Case study: Tesco secures its data

Retail is a global business, and you don't get many bigger than Tesco a UK-based international operation that is most known for selling groceries, but has now branched out into areas like financial services and telecoms.

Considered to be the world's third largest retailer, Tesco has a global services arm called the Tesco Hindustan Service Centre' that operates in Bangalore, India and is described as being at the "heart" of the Tesco group.

Tesco HSC's job is to "design, develop, test, and manage some of Tesco's mission IT critical applications". It is also responsible for paying suppliers, maintaining accounts and providing management reports.

Tesco HSC also hosts and protects corporate data in more than 3,200 Tesco stores in 12 countries, including the US and Ireland.

Recently, Tesco's global management decided that its security systems were straining its IT because it all came from a range of vendors, with a mix of firewall and antivirus software deployed on different servers and desktops.

Tesco HSC was assigned the responsibility of running office and network security, to help fix the problem. It evaluated security solutions from Check Point, Cisco and Fortinet.

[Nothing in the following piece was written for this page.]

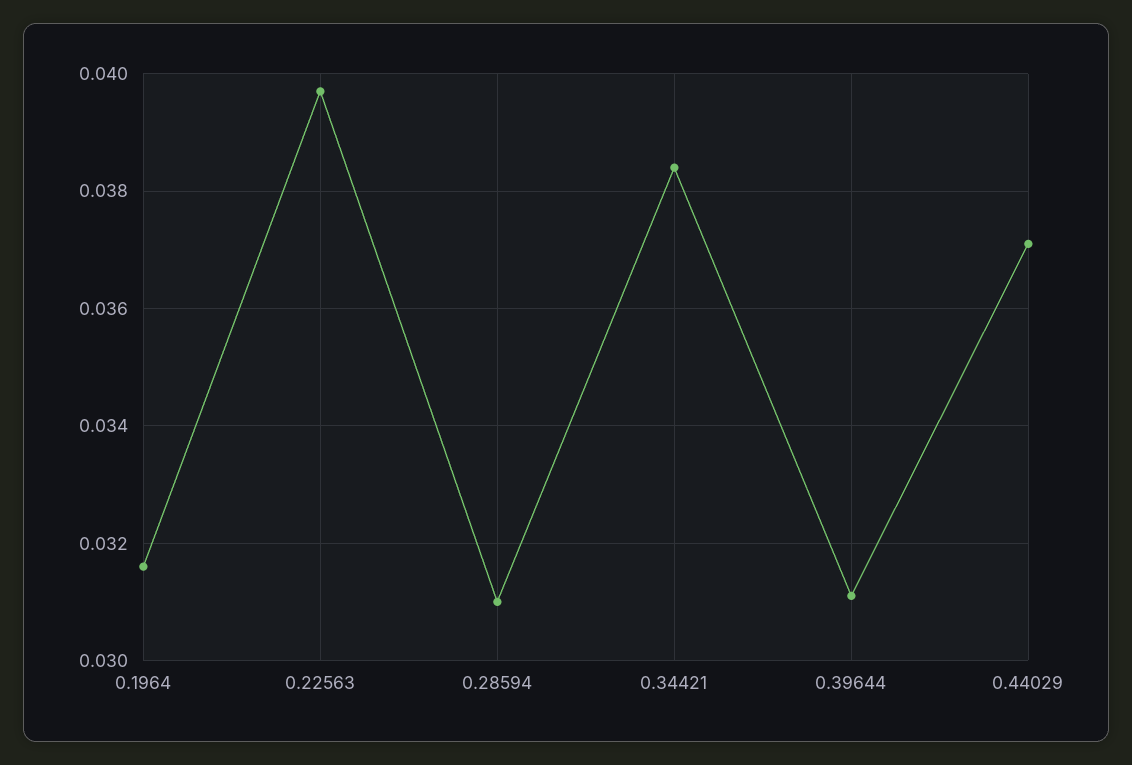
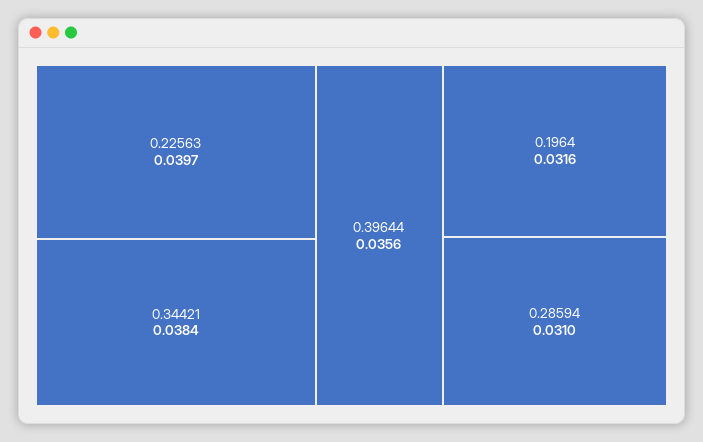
0.39644: 0.031 -> 0.0356
0.44029: 0.037 -> none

Eventually it selected the enterprise-class network security platform from Fortinet, which offers a firewall, intrusion prevention, antivirus, anti-spam and web content filtering all in one package.

Ratnham said that as the hub of Tesco's network security operations, they needed security, monitoring and management systems to be tightly integrated.

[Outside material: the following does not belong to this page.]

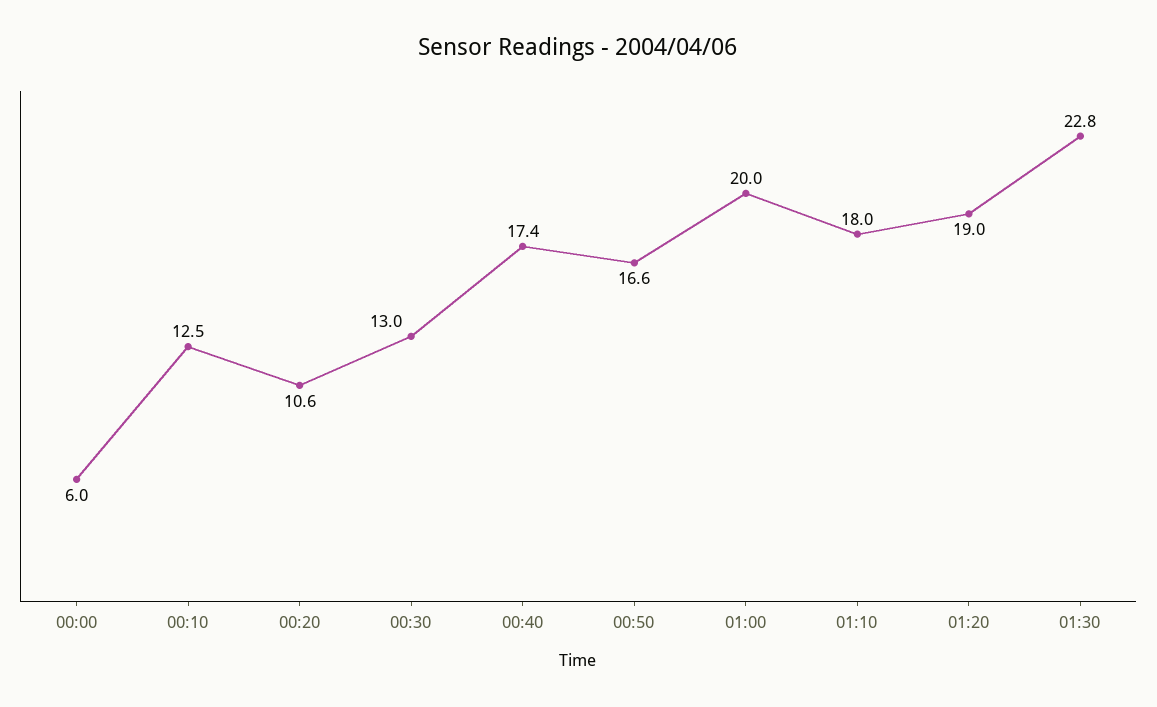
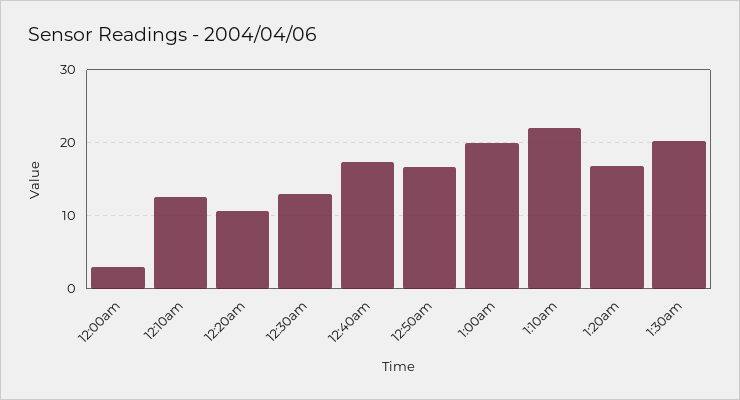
00:00: 6 -> 3
01:10: 18 -> 22
01:20: 19 -> 17
01:30: 22.8 -> 20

He added Tesco needed "accurate, timely and detailed feedback", and the ability to change the configuration of remote systems in response to incidents as they occurred.

With the help of system integrator Wipro Infotech, they used Fortinet's Fortigate-1000 and Fortigate-500 enterprise-class network security appliances.

This also included appliances which logged and analysed security event data and a central management system, all based at Tesco HSC's facility in Bangalore.

"The other vendors that we evaluated either did not have the range of security and management features that we wanted, or they lacked the tight integration between their products," said Sridhar Rathnam, director of IT services at Tesco, in a statement.